Required action: In the entries below, identify every line with the string "lines" and copy it.

Source material:
=====

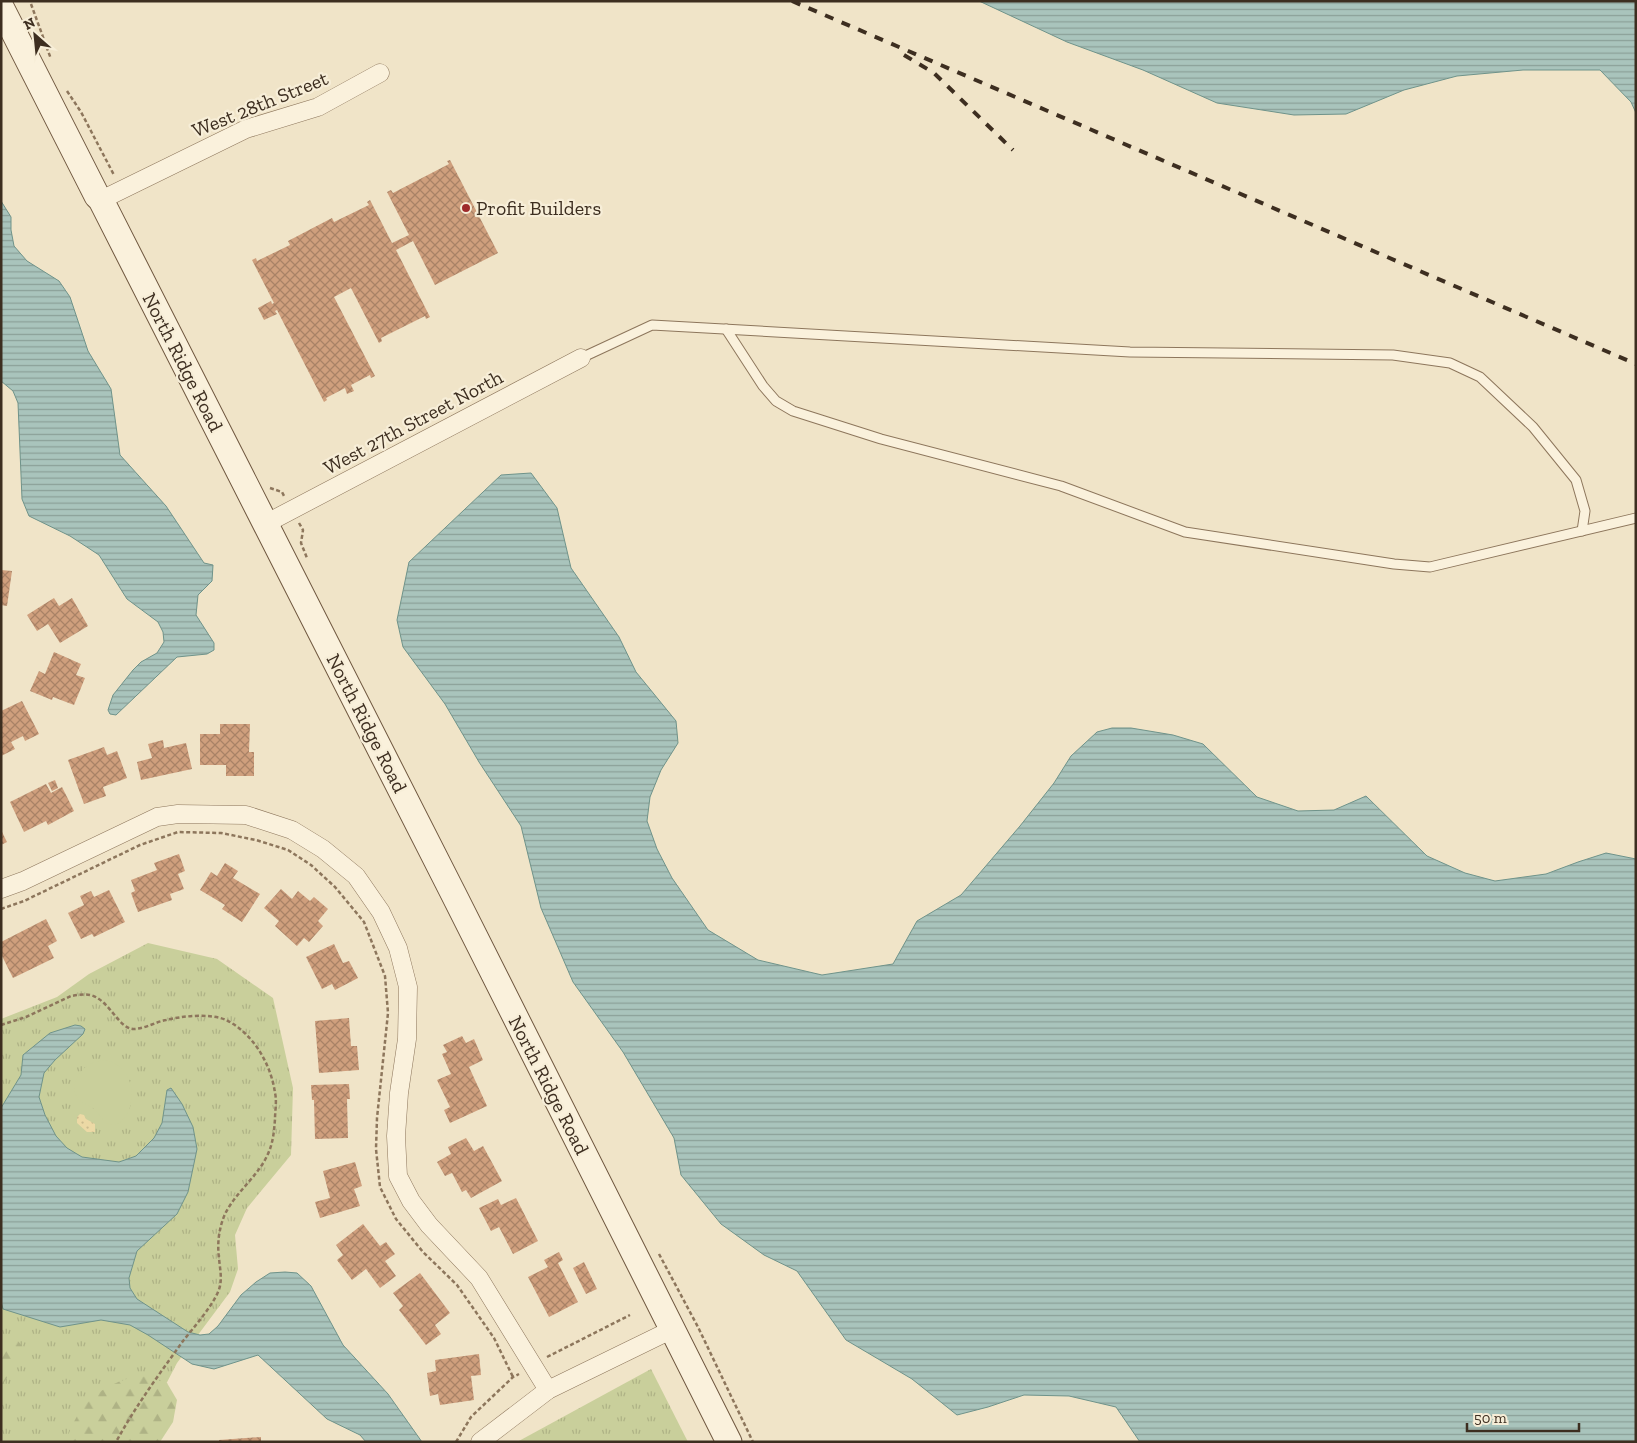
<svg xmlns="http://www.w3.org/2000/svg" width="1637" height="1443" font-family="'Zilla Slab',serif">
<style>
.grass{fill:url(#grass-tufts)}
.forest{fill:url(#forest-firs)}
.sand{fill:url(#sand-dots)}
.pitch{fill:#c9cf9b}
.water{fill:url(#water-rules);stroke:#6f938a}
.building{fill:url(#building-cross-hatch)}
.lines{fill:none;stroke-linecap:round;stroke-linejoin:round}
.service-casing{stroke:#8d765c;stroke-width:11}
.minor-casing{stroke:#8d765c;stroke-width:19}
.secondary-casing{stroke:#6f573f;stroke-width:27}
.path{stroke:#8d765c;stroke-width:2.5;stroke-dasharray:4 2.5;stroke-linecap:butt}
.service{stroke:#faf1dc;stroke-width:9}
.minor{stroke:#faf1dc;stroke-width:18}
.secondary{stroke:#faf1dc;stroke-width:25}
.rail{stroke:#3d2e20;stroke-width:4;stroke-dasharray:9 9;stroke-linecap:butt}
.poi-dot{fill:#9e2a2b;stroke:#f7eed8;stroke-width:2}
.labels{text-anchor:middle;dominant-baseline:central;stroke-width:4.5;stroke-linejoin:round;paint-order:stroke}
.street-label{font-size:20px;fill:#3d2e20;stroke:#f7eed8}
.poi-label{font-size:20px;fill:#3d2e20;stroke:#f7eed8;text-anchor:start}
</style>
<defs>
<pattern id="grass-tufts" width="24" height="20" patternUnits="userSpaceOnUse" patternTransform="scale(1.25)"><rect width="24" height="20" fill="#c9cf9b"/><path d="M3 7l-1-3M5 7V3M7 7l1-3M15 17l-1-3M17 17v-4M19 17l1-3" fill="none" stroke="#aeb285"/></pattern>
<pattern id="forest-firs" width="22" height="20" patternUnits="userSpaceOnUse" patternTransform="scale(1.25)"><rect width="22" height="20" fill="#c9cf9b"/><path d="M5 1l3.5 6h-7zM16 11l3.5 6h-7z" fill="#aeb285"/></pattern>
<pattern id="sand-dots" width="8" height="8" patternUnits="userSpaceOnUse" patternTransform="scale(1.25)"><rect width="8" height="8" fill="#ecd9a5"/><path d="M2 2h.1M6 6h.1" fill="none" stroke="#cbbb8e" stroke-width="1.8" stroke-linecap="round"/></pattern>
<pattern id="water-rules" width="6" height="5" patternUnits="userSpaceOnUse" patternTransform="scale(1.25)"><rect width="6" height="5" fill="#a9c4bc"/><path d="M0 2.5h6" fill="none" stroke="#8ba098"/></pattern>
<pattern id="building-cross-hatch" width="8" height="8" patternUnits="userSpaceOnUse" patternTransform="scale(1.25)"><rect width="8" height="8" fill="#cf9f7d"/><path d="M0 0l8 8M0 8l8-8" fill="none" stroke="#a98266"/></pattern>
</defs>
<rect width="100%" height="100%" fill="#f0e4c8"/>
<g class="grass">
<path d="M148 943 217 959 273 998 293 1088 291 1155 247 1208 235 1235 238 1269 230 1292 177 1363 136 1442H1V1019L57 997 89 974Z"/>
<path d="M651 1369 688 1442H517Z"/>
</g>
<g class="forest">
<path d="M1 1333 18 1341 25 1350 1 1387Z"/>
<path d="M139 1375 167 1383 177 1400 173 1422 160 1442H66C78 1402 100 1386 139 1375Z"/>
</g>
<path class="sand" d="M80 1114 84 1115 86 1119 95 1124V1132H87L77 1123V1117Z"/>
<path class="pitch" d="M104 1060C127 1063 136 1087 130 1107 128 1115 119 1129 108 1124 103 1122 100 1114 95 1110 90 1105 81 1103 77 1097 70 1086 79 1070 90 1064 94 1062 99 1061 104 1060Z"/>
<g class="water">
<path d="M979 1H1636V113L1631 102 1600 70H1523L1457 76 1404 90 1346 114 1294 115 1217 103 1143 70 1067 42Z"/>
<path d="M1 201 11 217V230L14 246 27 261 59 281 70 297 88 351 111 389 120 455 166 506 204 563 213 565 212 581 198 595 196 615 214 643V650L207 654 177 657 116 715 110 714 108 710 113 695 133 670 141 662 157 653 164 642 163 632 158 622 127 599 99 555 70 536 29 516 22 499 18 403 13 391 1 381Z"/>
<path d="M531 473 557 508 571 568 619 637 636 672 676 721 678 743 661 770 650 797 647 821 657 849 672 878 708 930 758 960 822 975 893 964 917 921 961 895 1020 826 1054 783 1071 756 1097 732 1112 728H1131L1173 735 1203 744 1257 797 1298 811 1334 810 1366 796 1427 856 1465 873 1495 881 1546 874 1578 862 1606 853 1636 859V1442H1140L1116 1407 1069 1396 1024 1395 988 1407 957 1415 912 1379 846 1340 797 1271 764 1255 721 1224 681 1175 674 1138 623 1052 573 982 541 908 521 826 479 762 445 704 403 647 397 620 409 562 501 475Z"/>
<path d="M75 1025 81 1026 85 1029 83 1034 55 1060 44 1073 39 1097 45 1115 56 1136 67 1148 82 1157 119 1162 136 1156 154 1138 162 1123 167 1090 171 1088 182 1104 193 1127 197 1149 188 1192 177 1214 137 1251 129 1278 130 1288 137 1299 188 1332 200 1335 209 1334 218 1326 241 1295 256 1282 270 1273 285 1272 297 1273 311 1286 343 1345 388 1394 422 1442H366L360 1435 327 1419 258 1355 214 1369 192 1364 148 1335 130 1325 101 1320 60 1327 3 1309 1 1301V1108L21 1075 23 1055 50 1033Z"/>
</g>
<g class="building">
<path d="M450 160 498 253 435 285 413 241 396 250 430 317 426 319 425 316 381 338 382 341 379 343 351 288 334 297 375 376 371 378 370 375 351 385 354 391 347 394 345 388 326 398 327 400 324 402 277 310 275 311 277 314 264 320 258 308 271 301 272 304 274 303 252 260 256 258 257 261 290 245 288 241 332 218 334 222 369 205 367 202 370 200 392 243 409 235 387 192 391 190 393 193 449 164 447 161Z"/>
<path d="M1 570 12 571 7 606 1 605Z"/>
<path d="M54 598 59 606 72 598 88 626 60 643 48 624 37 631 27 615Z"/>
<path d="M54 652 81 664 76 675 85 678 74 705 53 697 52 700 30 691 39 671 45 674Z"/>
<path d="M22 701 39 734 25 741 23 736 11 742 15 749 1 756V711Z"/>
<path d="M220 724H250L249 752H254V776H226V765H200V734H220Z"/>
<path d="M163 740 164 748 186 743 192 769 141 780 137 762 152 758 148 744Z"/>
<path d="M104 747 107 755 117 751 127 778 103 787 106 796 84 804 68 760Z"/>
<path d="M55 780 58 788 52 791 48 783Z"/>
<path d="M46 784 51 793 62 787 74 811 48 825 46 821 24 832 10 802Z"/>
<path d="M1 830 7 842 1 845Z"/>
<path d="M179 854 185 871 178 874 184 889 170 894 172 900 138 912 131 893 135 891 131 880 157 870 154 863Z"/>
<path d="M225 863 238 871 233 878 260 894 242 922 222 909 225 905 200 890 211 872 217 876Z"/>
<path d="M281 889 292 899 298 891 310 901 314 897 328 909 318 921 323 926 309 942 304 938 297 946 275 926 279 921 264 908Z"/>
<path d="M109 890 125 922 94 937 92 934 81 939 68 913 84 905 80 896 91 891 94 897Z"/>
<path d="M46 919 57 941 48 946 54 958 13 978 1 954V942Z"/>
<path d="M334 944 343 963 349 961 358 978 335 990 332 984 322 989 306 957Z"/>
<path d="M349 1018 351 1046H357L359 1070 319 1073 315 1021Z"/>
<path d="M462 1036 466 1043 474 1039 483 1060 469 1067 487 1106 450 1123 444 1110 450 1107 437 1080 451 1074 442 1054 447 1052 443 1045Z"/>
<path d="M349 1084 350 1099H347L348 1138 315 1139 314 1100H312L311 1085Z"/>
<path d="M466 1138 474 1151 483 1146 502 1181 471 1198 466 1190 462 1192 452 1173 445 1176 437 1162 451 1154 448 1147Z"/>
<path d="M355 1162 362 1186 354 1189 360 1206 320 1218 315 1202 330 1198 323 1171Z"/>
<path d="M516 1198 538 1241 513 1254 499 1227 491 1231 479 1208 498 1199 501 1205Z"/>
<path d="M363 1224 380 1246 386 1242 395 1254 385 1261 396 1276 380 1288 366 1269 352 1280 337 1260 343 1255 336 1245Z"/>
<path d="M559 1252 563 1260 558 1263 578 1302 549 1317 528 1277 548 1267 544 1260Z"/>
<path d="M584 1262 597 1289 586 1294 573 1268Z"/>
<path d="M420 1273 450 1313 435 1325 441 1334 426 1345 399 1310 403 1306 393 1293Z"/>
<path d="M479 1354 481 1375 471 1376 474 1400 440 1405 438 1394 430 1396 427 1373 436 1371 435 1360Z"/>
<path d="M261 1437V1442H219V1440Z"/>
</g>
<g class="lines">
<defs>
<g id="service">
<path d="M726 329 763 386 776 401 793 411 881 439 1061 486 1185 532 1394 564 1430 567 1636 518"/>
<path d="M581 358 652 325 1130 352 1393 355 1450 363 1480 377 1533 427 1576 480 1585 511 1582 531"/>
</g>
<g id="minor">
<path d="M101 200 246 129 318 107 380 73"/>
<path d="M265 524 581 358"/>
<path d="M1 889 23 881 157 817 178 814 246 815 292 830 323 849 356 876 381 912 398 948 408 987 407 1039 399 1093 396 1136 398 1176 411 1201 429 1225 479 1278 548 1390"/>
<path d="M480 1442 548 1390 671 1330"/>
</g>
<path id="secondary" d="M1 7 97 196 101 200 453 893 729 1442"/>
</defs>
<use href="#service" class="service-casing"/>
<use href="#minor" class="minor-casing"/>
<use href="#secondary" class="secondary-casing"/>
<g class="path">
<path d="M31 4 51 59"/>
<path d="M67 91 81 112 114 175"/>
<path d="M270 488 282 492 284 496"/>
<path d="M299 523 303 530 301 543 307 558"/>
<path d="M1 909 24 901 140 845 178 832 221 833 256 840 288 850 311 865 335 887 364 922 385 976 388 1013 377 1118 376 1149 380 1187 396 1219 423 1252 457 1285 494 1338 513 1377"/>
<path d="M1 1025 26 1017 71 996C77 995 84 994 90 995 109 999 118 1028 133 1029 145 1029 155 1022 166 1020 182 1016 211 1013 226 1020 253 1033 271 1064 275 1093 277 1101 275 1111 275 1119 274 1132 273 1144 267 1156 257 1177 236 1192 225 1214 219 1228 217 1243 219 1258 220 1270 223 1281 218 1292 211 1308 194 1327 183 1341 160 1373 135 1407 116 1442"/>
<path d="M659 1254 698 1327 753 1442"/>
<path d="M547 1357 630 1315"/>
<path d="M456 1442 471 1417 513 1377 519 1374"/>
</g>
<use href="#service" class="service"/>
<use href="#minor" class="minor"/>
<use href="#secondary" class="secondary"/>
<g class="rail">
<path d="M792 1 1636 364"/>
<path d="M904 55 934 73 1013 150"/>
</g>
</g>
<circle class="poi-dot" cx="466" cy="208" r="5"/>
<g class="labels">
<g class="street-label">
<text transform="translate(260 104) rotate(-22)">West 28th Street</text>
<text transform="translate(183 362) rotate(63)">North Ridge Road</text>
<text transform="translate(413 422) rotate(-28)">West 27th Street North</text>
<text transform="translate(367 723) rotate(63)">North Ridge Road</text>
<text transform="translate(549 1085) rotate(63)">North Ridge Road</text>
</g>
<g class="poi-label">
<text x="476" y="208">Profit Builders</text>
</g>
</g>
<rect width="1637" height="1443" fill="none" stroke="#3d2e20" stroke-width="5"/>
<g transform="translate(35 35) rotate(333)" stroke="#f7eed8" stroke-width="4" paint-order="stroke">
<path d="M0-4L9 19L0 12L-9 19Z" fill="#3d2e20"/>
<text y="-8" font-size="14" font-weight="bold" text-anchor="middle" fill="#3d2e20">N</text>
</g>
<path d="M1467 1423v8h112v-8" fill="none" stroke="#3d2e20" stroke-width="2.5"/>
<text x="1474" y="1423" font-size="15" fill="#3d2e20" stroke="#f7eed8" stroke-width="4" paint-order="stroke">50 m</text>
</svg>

=====

Answer:
.lines{fill:none;stroke-linecap:round;stroke-linejoin:round}
<g class="lines">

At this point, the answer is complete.